Scrape

We will assume that you have installed the Spider package and exported your API key as an environment variable. If you haven't, please refer to the Getting Started guide.

Scrape a website and return the content.

from spider import Spider

app = Spider()
url = 'https://spider.cloud'
scraped_data = app.scrape_url(url)

print(scraped_data)

The scrape_url method returns the content of the website in markdown format as default. Next we will see how to scrape with with different parameters.

Scrape with different parameters

The scrape_url method has the following parameters:

  • url (str): The URL of the website to scrape.

the following are optional parameters and can be set in the params dictionary:

  • request ("http", "chrome", "smart") : The type of request to make. Default is "http".
  • return_format ("raw", "markdown", "commonmark", "html2text", "text", "bytes") : The format in which to return the scraped data.
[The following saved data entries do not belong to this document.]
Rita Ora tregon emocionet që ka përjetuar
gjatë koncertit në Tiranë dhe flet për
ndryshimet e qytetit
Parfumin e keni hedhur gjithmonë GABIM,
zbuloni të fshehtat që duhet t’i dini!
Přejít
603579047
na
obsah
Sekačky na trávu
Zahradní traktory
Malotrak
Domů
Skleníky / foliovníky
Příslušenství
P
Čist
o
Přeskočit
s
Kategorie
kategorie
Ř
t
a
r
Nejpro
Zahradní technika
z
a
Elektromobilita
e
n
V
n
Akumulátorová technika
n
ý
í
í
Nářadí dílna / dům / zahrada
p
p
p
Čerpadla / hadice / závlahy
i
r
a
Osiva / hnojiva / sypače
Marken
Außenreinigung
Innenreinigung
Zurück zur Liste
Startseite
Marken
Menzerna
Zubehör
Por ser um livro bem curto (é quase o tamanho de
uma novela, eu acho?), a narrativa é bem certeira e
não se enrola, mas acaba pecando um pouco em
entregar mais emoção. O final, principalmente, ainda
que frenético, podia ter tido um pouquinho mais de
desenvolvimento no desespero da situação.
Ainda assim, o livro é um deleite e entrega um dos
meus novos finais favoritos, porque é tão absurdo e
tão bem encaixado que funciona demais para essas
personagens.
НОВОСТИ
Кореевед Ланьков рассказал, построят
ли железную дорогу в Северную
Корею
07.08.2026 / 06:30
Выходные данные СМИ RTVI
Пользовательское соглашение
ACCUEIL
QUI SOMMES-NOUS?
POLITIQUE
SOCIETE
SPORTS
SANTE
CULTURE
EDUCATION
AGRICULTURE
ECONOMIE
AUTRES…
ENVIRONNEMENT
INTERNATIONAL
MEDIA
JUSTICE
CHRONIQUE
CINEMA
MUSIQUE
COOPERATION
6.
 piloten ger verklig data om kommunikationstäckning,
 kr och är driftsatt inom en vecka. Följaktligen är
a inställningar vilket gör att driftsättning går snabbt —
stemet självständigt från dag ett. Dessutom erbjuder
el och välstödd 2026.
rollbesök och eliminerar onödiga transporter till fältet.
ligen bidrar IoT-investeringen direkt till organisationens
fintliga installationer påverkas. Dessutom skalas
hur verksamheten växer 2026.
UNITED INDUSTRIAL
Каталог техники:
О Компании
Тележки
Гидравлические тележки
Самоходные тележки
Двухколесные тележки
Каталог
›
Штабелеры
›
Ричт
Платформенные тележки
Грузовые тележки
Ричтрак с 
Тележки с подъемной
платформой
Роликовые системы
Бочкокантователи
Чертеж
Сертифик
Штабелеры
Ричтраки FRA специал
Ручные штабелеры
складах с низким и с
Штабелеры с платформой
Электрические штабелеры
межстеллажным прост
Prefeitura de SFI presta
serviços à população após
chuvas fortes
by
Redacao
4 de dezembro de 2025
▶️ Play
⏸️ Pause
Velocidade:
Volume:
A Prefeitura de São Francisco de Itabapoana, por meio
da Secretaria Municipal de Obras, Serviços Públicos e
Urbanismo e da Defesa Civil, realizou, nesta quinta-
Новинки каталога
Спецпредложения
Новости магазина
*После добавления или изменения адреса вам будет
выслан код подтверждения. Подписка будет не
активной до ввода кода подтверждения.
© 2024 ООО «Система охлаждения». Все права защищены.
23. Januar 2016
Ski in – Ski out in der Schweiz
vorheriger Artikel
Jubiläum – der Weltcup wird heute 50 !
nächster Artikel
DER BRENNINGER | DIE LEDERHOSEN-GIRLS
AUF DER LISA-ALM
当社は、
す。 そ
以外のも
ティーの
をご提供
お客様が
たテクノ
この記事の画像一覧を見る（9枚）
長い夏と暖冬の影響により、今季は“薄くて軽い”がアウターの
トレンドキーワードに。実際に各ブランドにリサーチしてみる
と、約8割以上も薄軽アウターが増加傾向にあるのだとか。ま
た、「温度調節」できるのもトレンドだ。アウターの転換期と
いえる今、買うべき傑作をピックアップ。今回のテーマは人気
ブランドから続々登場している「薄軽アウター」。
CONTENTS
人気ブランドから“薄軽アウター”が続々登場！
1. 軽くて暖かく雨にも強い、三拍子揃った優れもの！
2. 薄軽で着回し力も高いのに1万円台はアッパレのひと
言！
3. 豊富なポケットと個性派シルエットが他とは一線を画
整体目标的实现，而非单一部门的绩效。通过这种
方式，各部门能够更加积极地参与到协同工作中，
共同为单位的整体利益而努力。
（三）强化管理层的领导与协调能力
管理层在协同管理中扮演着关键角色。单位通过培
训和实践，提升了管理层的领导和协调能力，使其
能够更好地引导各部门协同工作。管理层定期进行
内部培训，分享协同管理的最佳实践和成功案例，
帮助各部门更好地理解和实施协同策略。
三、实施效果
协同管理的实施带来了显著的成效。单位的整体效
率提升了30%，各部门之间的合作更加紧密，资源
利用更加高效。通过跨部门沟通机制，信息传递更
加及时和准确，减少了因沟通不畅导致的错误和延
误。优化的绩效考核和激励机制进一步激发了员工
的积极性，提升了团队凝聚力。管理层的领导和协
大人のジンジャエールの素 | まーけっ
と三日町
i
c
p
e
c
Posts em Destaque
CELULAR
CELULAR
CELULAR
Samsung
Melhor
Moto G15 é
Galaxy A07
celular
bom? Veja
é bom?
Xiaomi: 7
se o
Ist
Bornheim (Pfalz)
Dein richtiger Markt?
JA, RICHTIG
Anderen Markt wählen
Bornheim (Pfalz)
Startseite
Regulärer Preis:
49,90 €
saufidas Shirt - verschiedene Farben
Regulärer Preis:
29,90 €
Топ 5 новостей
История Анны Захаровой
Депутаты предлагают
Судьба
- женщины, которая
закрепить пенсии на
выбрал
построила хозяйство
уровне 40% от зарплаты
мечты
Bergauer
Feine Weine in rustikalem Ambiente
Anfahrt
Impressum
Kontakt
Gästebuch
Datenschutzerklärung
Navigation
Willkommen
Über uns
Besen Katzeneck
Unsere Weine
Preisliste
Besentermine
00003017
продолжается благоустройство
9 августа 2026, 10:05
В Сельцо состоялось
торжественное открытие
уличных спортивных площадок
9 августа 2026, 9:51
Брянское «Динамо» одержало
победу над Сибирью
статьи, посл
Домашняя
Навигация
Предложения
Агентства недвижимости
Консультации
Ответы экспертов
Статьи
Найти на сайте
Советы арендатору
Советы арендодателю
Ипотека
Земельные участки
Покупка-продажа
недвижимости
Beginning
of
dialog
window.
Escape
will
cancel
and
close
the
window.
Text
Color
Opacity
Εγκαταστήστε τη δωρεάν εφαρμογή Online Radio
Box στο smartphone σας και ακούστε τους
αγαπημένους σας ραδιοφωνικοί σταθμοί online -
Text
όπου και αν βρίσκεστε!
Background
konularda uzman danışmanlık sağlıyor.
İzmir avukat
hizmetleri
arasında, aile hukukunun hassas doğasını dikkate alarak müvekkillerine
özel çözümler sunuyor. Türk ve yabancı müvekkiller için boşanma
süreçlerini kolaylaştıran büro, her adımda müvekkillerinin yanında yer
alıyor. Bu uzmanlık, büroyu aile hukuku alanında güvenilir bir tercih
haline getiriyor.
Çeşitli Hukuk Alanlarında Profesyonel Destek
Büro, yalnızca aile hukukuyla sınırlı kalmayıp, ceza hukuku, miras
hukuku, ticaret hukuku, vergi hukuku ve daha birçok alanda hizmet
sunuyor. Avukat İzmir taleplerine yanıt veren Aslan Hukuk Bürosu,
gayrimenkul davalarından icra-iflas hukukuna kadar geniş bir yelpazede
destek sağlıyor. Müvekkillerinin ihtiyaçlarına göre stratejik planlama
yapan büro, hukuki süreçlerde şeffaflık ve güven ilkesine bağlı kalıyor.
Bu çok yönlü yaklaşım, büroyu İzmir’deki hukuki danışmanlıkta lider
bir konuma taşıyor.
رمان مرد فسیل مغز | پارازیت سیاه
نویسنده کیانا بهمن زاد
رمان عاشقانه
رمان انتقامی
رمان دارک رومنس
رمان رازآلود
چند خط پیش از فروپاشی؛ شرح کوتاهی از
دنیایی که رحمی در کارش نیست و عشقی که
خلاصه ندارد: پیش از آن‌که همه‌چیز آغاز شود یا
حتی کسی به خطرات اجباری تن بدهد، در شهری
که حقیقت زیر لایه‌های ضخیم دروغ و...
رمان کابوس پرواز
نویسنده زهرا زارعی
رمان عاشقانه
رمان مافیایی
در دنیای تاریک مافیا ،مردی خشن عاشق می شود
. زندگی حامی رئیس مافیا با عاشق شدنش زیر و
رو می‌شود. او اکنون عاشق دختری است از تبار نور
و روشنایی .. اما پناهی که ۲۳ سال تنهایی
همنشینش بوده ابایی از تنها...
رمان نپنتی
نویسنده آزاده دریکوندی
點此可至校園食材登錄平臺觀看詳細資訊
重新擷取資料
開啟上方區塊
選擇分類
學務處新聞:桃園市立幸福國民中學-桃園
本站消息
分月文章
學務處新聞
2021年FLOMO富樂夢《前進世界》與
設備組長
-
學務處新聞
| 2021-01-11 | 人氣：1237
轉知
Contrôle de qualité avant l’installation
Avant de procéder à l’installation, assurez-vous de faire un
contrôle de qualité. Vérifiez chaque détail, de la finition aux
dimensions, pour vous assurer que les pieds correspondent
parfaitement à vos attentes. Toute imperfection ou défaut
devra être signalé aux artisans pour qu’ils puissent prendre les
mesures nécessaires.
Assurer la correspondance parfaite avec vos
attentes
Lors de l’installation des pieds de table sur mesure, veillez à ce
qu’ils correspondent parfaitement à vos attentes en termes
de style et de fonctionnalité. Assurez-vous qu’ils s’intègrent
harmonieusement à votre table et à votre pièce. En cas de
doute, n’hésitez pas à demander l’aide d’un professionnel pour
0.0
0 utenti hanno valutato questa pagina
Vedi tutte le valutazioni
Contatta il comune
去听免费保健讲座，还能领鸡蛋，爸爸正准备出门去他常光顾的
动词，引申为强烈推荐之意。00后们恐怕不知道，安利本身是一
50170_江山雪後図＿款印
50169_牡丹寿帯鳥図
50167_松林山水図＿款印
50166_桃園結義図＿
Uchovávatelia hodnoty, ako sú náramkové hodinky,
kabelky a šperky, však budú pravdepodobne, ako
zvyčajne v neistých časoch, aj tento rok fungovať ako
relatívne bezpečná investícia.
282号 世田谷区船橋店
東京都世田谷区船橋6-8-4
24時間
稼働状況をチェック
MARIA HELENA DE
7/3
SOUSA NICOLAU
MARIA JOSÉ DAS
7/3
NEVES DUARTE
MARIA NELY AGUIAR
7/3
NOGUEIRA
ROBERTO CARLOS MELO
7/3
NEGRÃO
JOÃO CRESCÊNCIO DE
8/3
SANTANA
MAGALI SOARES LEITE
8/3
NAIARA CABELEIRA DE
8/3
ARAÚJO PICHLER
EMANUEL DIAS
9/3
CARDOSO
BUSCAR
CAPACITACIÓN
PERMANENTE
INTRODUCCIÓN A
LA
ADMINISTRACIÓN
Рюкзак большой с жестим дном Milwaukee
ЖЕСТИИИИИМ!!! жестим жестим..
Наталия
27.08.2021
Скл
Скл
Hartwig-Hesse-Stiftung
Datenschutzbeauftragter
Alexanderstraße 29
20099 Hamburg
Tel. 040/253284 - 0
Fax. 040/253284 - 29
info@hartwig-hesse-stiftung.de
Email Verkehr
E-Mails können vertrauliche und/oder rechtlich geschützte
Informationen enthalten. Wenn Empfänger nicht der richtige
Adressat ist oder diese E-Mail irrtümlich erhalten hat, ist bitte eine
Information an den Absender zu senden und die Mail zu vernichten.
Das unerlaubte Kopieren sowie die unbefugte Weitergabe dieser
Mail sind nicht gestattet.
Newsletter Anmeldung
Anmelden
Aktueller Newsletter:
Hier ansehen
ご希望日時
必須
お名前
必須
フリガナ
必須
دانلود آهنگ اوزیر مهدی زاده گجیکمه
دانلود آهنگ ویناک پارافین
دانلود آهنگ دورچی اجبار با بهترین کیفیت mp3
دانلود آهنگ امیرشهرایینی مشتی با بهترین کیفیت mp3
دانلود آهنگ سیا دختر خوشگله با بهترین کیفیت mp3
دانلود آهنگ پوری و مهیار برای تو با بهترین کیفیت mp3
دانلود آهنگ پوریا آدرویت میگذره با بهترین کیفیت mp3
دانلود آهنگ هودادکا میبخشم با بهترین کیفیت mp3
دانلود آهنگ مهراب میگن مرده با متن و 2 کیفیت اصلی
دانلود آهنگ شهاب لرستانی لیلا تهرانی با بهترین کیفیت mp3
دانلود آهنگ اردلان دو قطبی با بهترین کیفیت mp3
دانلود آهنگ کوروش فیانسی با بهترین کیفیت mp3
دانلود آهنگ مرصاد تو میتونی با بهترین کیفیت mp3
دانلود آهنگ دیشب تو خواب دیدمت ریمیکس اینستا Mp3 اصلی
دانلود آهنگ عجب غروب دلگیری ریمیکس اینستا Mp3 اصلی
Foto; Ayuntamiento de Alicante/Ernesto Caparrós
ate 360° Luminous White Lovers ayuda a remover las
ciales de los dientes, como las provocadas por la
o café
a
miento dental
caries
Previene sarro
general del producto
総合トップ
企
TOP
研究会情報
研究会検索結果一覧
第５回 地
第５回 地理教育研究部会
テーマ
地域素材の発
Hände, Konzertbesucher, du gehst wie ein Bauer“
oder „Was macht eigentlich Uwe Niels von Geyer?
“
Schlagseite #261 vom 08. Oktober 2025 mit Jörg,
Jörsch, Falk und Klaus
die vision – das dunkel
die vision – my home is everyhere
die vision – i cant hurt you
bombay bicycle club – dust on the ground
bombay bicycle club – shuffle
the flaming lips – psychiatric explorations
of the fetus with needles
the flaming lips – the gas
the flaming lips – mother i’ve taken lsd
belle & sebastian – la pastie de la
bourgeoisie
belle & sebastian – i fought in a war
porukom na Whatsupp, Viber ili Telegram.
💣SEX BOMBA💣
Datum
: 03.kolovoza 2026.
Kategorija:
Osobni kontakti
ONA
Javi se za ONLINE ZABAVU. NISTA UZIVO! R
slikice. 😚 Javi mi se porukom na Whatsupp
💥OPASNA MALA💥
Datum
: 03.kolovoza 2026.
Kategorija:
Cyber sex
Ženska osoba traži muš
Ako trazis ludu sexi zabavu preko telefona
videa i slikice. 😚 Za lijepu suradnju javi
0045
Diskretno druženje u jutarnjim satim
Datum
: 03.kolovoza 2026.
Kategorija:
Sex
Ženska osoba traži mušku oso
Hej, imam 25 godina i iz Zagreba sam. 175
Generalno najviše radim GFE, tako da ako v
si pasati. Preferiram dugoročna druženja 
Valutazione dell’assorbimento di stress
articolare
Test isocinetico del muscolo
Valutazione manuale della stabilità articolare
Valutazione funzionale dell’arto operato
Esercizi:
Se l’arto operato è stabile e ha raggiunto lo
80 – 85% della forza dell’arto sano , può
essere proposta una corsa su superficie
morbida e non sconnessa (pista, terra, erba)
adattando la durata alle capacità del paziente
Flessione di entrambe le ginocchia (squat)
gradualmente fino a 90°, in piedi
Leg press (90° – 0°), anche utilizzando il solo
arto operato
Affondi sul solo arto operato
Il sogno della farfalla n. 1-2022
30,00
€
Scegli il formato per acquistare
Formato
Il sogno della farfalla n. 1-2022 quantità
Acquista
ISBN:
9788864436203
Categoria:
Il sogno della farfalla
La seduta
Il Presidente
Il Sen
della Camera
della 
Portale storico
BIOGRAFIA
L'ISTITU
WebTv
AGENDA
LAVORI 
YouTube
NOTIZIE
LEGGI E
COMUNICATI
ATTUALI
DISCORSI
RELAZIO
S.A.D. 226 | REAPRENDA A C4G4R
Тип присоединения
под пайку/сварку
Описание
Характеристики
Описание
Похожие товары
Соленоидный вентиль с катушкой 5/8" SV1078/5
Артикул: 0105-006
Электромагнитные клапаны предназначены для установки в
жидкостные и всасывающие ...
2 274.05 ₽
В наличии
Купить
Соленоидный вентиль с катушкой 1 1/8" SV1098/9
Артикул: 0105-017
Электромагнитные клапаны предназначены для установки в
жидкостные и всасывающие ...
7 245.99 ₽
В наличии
Default is "markdown".
  • stealth, anti_bot and a ton of other parameters that you can find in the documentation.
from spider import Spider

app = Spider()
url = "https://spider.cloud"
scraped_data = app.scrape_url(url, params={"request_timeout": 10, "stealth": True})

print(scraped_data)

If you have a lot of params, setting them inside the scrape_url method can be cumbersome. You can set them in a seperate params variable that has the RequestParams type which is also available in the spider package.

from spider import Spider, spider_types

params: spider_types.RequestParamsDict = {
    "request_timeout": 10,
    "stealth": True,
    # Easier to read and intellisense will help you with the available options
}

app = Spider()
url = "https://spider.cloud"
scraped_data = app.scrape_url(url, params)

print(scraped_data)